» WHAT YOU NEED TO DO:
Please repeat each of the records that follow, exactly as written.

» DATA SUPPLIED:
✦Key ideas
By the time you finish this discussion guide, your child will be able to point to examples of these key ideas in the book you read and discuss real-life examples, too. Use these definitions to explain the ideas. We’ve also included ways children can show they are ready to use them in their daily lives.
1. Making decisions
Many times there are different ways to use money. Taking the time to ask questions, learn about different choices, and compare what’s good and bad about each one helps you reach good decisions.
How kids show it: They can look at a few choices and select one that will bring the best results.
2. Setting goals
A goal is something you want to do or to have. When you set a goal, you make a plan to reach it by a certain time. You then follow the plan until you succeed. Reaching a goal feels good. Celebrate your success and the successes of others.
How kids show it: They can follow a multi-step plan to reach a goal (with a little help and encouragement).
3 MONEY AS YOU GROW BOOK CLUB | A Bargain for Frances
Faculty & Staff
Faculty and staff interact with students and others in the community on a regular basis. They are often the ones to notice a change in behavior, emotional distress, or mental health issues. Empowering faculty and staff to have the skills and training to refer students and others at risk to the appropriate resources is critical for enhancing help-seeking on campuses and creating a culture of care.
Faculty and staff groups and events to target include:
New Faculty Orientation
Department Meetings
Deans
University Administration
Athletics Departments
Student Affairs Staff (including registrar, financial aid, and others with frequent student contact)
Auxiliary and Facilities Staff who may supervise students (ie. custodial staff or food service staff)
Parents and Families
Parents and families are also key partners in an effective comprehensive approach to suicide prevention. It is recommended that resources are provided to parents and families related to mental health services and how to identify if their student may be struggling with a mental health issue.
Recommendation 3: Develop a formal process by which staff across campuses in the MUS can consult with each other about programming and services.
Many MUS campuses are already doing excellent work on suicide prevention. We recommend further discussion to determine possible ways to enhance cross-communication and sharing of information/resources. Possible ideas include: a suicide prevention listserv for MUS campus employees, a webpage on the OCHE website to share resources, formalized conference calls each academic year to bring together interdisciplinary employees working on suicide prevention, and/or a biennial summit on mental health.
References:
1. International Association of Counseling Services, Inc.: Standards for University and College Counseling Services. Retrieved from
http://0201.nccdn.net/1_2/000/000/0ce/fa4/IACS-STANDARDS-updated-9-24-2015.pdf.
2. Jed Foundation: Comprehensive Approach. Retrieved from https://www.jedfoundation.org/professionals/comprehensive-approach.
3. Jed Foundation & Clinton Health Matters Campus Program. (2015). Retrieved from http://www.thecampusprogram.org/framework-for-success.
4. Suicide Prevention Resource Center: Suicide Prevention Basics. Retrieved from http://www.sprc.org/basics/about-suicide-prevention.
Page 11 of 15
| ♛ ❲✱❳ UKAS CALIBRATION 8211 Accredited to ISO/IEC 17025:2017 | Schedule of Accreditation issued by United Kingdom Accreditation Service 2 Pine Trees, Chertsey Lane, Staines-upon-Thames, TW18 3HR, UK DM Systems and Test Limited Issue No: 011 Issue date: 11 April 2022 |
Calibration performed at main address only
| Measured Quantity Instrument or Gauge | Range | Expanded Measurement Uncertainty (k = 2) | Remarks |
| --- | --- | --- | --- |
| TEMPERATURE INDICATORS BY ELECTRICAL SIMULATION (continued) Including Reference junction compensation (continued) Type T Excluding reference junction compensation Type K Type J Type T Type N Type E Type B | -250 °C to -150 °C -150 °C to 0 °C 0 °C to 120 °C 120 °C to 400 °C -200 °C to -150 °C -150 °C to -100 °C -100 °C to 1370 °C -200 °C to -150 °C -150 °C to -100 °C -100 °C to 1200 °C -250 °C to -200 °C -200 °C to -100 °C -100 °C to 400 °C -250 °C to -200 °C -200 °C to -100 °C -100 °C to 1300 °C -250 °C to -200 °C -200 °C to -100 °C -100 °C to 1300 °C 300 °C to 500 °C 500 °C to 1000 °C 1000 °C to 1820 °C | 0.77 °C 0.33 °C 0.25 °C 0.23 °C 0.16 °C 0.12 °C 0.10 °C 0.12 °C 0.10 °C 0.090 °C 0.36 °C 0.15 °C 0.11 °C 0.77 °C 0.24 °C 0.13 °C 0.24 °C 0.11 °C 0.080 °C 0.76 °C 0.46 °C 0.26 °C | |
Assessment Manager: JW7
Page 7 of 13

» ANSWER TO THE PROBLEM:
✦Key ideas
By the time you finish this discussion guide, your child will be able to point to examples of these key ideas in the book you read and discuss real-life examples, too. Use these definitions to explain the ideas. We’ve also included ways children can show they are ready to use them in their daily lives.
1. Making decisions
Many times there are different ways to use money. Taking the time to ask questions, learn about different choices, and compare what’s good and bad about each one helps you reach good decisions.
How kids show it: They can look at a few choices and select one that will bring the best results.
2. Setting goals
A goal is something you want to do or to have. When you set a goal, you make a plan to reach it by a certain time. You then follow the plan until you succeed. Reaching a goal feels good. Celebrate your success and the successes of others.
How kids show it: They can follow a multi-step plan to reach a goal (with a little help and encouragement).
3 MONEY AS YOU GROW BOOK CLUB | A Bargain for Frances
Faculty & Staff
Faculty and staff interact with students and others in the community on a regular basis. They are often the ones to notice a change in behavior, emotional distress, or mental health issues. Empowering faculty and staff to have the skills and training to refer students and others at risk to the appropriate resources is critical for enhancing help-seeking on campuses and creating a culture of care.
Faculty and staff groups and events to target include:
New Faculty Orientation
Department Meetings
Deans
University Administration
Athletics Departments
Student Affairs Staff (including registrar, financial aid, and others with frequent student contact)
Auxiliary and Facilities Staff who may supervise students (ie. custodial staff or food service staff)
Parents and Families
Parents and families are also key partners in an effective comprehensive approach to suicide prevention. It is recommended that resources are provided to parents and families related to mental health services and how to identify if their student may be struggling with a mental health issue.
Recommendation 3: Develop a formal process by which staff across campuses in the MUS can consult with each other about programming and services.
Many MUS campuses are already doing excellent work on suicide prevention. We recommend further discussion to determine possible ways to enhance cross-communication and sharing of information/resources. Possible ideas include: a suicide prevention listserv for MUS campus employees, a webpage on the OCHE website to share resources, formalized conference calls each academic year to bring together interdisciplinary employees working on suicide prevention, and/or a biennial summit on mental health.
References:
1. International Association of Counseling Services, Inc.: Standards for University and College Counseling Services. Retrieved from
http://0201.nccdn.net/1_2/000/000/0ce/fa4/IACS-STANDARDS-updated-9-24-2015.pdf.
2. Jed Foundation: Comprehensive Approach. Retrieved from https://www.jedfoundation.org/professionals/comprehensive-approach.
3. Jed Foundation & Clinton Health Matters Campus Program. (2015). Retrieved from http://www.thecampusprogram.org/framework-for-success.
4. Suicide Prevention Resource Center: Suicide Prevention Basics. Retrieved from http://www.sprc.org/basics/about-suicide-prevention.
Page 11 of 15
| ♛ ❲✱❳ UKAS CALIBRATION 8211 Accredited to ISO/IEC 17025:2017 | Schedule of Accreditation issued by United Kingdom Accreditation Service 2 Pine Trees, Chertsey Lane, Staines-upon-Thames, TW18 3HR, UK DM Systems and Test Limited Issue No: 011 Issue date: 11 April 2022 |
Calibration performed at main address only
| Measured Quantity Instrument or Gauge | Range | Expanded Measurement Uncertainty (k = 2) | Remarks |
| --- | --- | --- | --- |
| TEMPERATURE INDICATORS BY ELECTRICAL SIMULATION (continued) Including Reference junction compensation (continued) Type T Excluding reference junction compensation Type K Type J Type T Type N Type E Type B | -250 °C to -150 °C -150 °C to 0 °C 0 °C to 120 °C 120 °C to 400 °C -200 °C to -150 °C -150 °C to -100 °C -100 °C to 1370 °C -200 °C to -150 °C -150 °C to -100 °C -100 °C to 1200 °C -250 °C to -200 °C -200 °C to -100 °C -100 °C to 400 °C -250 °C to -200 °C -200 °C to -100 °C -100 °C to 1300 °C -250 °C to -200 °C -200 °C to -100 °C -100 °C to 1300 °C 300 °C to 500 °C 500 °C to 1000 °C 1000 °C to 1820 °C | 0.77 °C 0.33 °C 0.25 °C 0.23 °C 0.16 °C 0.12 °C 0.10 °C 0.12 °C 0.10 °C 0.090 °C 0.36 °C 0.15 °C 0.11 °C 0.77 °C 0.24 °C 0.13 °C 0.24 °C 0.11 °C 0.080 °C 0.76 °C 0.46 °C 0.26 °C | |
Assessment Manager: JW7
Page 7 of 13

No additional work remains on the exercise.